Have we become a lawless place? Were we more honest in times past?
I doubt it. Why would there have been police station at Langport and Somerton and a police house in Long Sutton if there had been no work for the officers to do?
Police Constables Pearce and Sparkes were based in Langport station. They were household names. They were men who spent time out in the neighbourhoods, calling at farms, known for responding directly to situations. They seemed to possess almost divine qualities in their omniscience and omnipresence. Their networks must have been very effective, for there seemed little that they did not know. Perhaps the compact area they were expected to cover enabled them to be familiar figures.

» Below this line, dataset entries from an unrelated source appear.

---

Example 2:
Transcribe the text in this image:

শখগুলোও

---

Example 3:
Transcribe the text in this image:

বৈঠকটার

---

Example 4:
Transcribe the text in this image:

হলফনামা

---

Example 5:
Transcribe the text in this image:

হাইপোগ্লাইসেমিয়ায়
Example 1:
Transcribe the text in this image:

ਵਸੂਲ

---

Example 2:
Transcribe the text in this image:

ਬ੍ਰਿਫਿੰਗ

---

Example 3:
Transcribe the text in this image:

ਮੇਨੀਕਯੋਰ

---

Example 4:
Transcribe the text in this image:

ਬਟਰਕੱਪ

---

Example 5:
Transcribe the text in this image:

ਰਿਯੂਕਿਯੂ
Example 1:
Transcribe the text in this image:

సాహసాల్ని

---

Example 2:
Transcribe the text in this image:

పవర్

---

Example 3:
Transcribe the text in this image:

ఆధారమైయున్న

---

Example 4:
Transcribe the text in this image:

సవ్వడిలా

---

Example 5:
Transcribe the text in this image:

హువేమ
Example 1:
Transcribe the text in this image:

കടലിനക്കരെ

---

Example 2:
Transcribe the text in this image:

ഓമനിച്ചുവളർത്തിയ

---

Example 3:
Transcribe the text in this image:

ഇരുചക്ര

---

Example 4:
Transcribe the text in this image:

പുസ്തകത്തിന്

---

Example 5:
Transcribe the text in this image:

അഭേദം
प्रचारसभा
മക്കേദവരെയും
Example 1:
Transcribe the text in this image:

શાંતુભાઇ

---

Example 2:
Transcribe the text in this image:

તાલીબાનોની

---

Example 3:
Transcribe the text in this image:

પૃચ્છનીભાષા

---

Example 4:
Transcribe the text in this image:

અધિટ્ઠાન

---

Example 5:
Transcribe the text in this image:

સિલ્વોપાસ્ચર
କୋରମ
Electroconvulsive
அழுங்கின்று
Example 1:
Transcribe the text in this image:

In memory, PC Sparkes is like a policeman from the television series Heartbeat. He wore a black peaked crash helmet with goggles, a leather coat and big gauntlets and he rode a big motorbike which went down the road with a throaty roar.
It seems remarkable now, but the local police force felt able to be entirely open about their activities. The FM waveband was used for their radio communication; the radiogram in our house included FM in its wavebands and it was possible to sit and listen to stories as they unfolded, or, sometimes, to the idle chatter of officers working the hours of a quiet shift.
A police presence has all but disappeared from our community. No policeman has lived in Long Sutton for at least forty years. Langport station was closed and sold a generation ago and the site redeveloped. Somerton police station is used as an administration building. If there are police officers assigned to our area, their names are a mystery.
The answer to rural crime is not more security measures; it is not expecting people to phone reporting lines; it is not to blame trends in society; it is to look at what was good practice, what kept crime to minimal levels. The spirit of Pearce and Sparkes needs to be revived.